Scale-up issues Trace organic solvent
There are some major issues at scale up (Fig. 2) which keep on perplexing the formulation development scientist like removal of trace organic solvents from the liposomal preparation. Organic solvents are commonly used for dissolving the lipid mixture. Since they are toxic in nature, keeping them in safe limits is a must. Further, their presence can also lead to stability concerns. Hence, selection of organic solvent becomes crucial.

Lipid peroxidation
The unsaturated lipids used in manufacturing of liposomes can easily undergo oxidative degradation. These reactions can occur during preparation, storage or actual use. Oxidation of phospholipids may be minimized by a number of ways, namely protecting them, by keeping under inert gases, by keeping in light resistant containers, by removal of heavy metals (add EDTA) or by adding antioxidants. Generally in industry, alpha-tocopherol is added to the phospholipids to protect them from oxidative degradation.

Endotoxin removal
Removal of endotoxins is a serious issue in liposome sterility. Endotoxins can be removed by ultrafiltration under aseptic pharmaceutical manufacturing. Serial filtration may be required for raw materials with high pyrogen load.  Liposome preparation using raw materials of high quality with low endotoxin levels and under aseptic conditions with pyrogen free equipments and vessels may address the problem. Validation of depyrogenation task has been simplified by the development of reliable and quantitative LAL assays and the availability of endotoxin standards.

Free drug removal
Complete removal of free drug is prime requirement for the use of liposomes as controlled delivery vehicle. Various approaches that have been attempted to remove the unentrapped drug molecules in lab as well as in industry include ion-exchange chromatography, ultrafiltration technique and size exclusion chromatography.  

Size distribution
Ensuring homogenous liposome size distribution may be achieved by extrusion through polycarbonate membranes as per the desired size range.  The extrusion may be performed under nitrogen pressure aseptically. Desired size distribution can also be achieved by passing the liposomal suspension through high pressure homogenizer.

Sterilization
Liposomal formulation can be sterilized by passing the suspension through 0.22 um filter membrane. Gamma irradiation was unsuccessful due to accelerated hydrolysis and peroxidation of lipids.  A solution to sterilization is combination of aseptic manufacturing and sterile filtration before vial filling. Sterility assurance of the product can be obtained by non-destructive test of filter integrity.

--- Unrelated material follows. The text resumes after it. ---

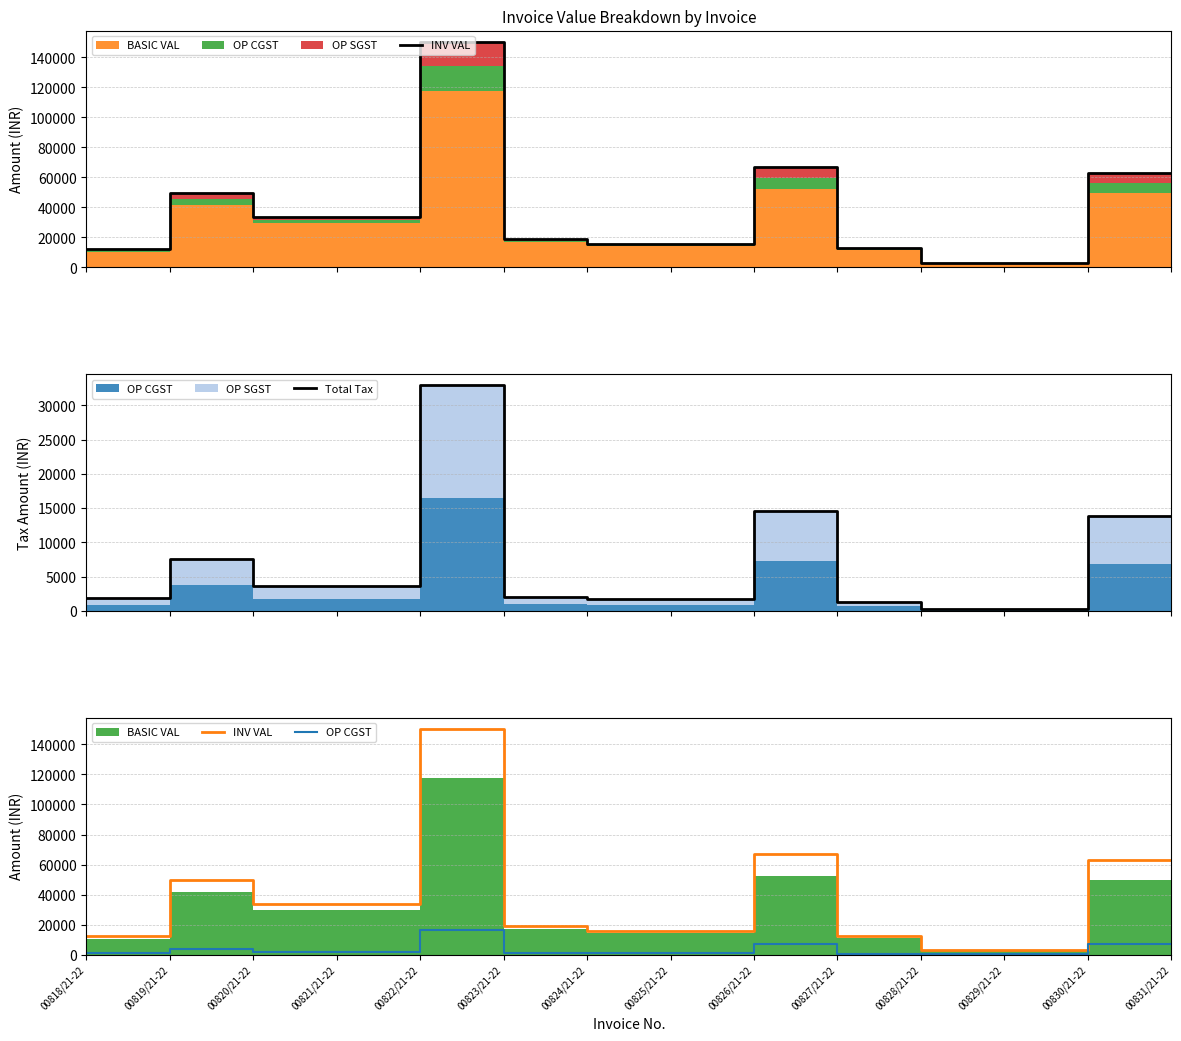

Reading left to right, extract all data points from this chart.

INV VAL: 12331.0	49841.1	33521.6	33521.6	150400.0	18950.4	15820.0	15820.0	66925.8	12656.0	3164.0	3164.0	63180.8	63180.8
Total Tax: 1881.0	7527.6	3591.6	3591.6	32900.0	2030.4	1695.0	1695.0	14640.0	1356.0	339.0	339.0	13820.8	13820.8
OP CGST: 940.5	3763.8	1795.8	1795.8	16450.0	1015.2	847.5	847.5	7320.0	678.0	169.5	169.5	6910.4	6910.4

From Laboratory to Manufacturing Plant
When using liposomes for parenteral applications the requirements and facilities needed are same as other injectable preparations. Then also some specific requisites are listed below:

Lipid particle/Lipid film generation
Spray dryer - Prepared lipid particles can be stored at deep freeze condition. The second option for solvent stripping is use of rotary flask evaporator.

Injection ports
It can directly incorporate lipid solution into the hydration media. Generally set of 4-6 ports can be arranged in a continuous circular manner for efficient delivery of lipid solution. From the experiments we have strongly concluded that fast injection of lipid solution instead of slow infusion gives smaller and narrow size distribution.

Hydration Tank
It must be closed and jacketed to maintain temperature above Tg of lipid mixture and should have continuous stirring facility with speed adjustment.

Nitrogen supply and air supply with appropriate pressure.

Size reduction facility
High pressure homogenizer with cooling jacket and extruder assembly

Filtration unit
Liposomes used for parenteral are colloidal systems having average particle size around 150 nm. Filtration may generate pressure onto the filter membrane which necessitates a membrane to withstand the pressure during filtration.

Perspective
Most commercially viable manufacturing is getting evolved with increase in demand for liposomal drugs. It is still in its infancy and needs optimization of parameters at each stage of manufacturing process and simultaneously, it allows the industries and researchers to patent their efforts. Still, it is a long way to go before dreams are realised in a most optimal manner.